Andrew Schelling is a poet, essayist, and translator of the poetry of India. He has taught at Naropa University for twenty years and from 1993–96 served as chair of the Jack Kerouac School of Disembodied Poetics founded by Alan Ginsburg and Anne Waldman. His publications include Tea Shack Interior and The Wisdom Anthology of North American Buddhist Poetry. He lives in Boulder, Colorado.
A selection of stirring love poems translated from Sanskrit by Andrew Schelling. My favorite closes the anthology, and furnishes this slim volume with a name as well:
Lone buck in the clearing nearby doe eyes him with such longing that there in the trees the hunter seeing his own girl lets the bow drop - Anonymous
Schelling's translations work so well as modern poems (compressed, colloquial, economical, and Imagistic) that you can start to grow a little suspicious: Did poets this distant in time and place really sound so much like us? Then again, the "us" sound sprung in no small part from the Modernist encounter with ancient non-Western literatures—Chinese, Japanese, even a sprinkling of "Shanti" in The Waste Land—so Schelling's deft bringing-over of yesteryear's Sanskrit giants into English is just the circle growing wider to stay unbroken.
The pocket size, new Preface, and generous Afterword make this new White Pine edition especially swell to get.
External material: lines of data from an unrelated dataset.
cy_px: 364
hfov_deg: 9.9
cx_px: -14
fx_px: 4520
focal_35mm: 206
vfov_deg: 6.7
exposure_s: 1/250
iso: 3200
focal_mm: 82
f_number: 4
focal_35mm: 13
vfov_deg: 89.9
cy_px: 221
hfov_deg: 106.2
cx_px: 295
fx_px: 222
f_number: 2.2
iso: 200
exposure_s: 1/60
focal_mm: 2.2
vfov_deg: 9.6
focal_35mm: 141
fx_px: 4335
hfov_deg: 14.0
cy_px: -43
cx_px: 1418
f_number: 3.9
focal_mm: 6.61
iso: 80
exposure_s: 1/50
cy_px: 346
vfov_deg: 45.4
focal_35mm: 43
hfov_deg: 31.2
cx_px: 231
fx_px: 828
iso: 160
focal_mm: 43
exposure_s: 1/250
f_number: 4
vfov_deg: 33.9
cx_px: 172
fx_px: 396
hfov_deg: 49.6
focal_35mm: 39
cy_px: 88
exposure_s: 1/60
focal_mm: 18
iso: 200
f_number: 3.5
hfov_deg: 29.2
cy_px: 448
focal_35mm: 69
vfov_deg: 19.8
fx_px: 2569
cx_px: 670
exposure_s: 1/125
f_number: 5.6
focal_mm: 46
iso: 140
Dropping the Bow, Poems of Ancient India translated by Andrew Schelling
I read Dropping the Bow while dropping a load. I had carried the book home and it sat on my shelf unopened until needing a book to accompany my time spent in the toilet. The short, Haiku like poems were an exceptional companion. The poetry of ancient India, free from puritanical censorship, came across as honest and uncensored as Rumi, but with less of a metaphysical element. Many of the sensual love poems mirror Song of Songs, composed at a similar time. As an anthology of poems from vaporous authors, Mr. Schelling has kindly given short biographies of each. Though love is a central theme for most, also daily life, friendship, mensuration, and friendship fill the pages. In short, the tiny book was worth the read. Listen to how Bhavabbuti masterfully describes the life of the poet in working with critics and reaching out into the universe.
Critics scoff at my work and declare their contempt— no doubt they’ve got their own little wisdom. I write nothing for them. But because time is endless and our planet vast, I write these poems for a person who will one day be born with my sort of heart.
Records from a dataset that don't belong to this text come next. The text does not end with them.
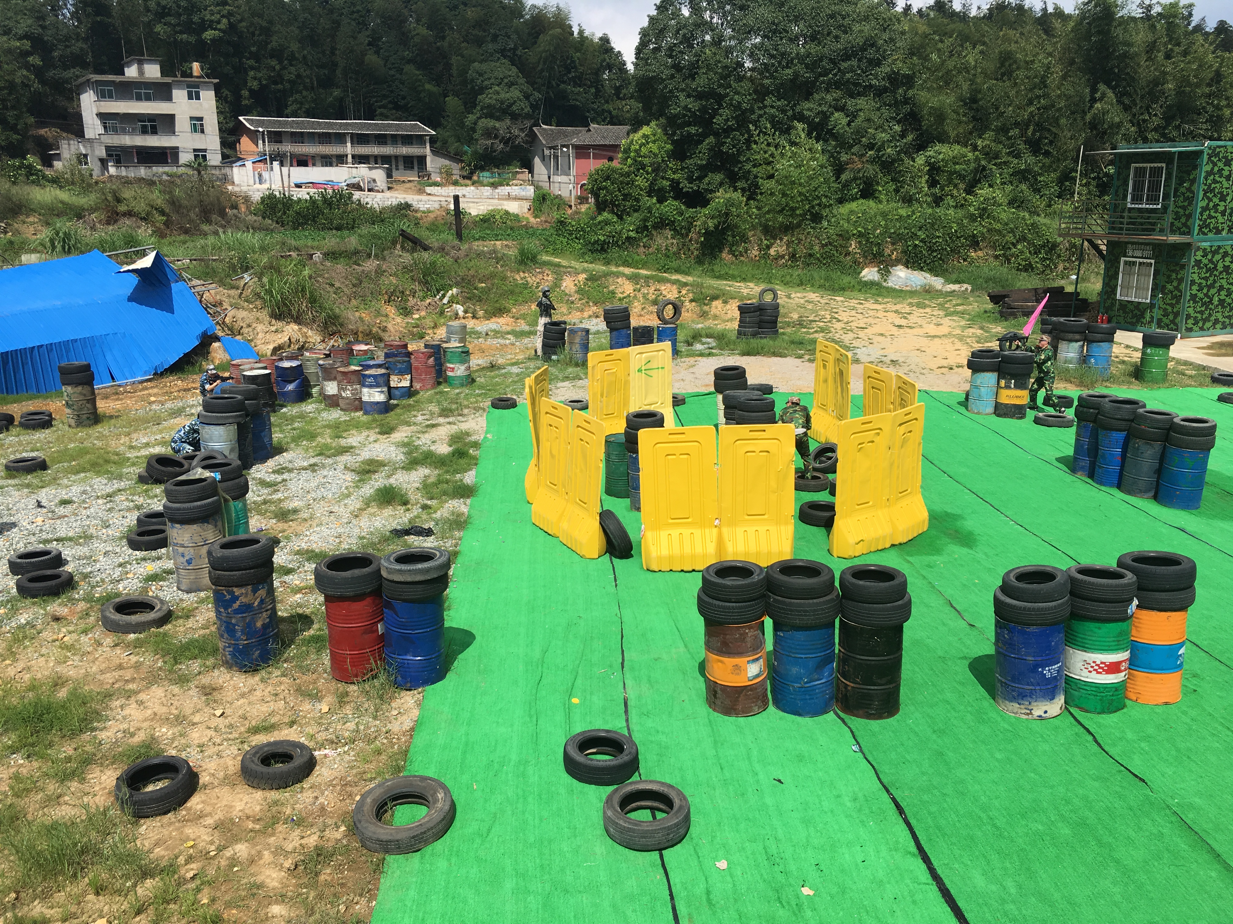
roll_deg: +0.7
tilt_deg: -13.1
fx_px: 1033
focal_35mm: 29
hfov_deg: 61.7
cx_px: 616
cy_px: 462
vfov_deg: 48.2
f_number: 2.2
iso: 25
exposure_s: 1/1972
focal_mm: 4.15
Or listen to the sensual nature of this poem that rivals Tagore:
Little gasps of breath, her eyelids barely parted, bristling skin and beads of sweat—
above love’s temple waves love’s banner, and I can only bow my head at the mysterious change a woman undergoes—
And the playfulness of Vacaspati, who seduces the reader,
Once again you mount this playful woman’s breasts and touch the vendor region along her thighs. Closing one arm around you she draws forth your pleasure with measured strokes of her hand Some other lifetime what austerities did you practice, O sitar, to win this reward?
After finishing this book, I wanted to know more. I had skipped the Forward and Afterward as I normally do with books like this, but longed to learn more. Listen to Vidya's masterly crafted poem, the image, sound, and dramatic tension:
On makeshift bedding in the cucumber garden, the hill tribe girl clings to her exhausted lover. Limbs still chafing with pleasure, dissolving against him she now and again with one bare foot jostles a shell necklace that hangs from a vine on the fence— rattling it through the night, scaring the jackals off.
This little book, accessible and enjoyable to those who may not know anything of Indian literature or poetry, would find it an excellent companion on for their daily bowel movement.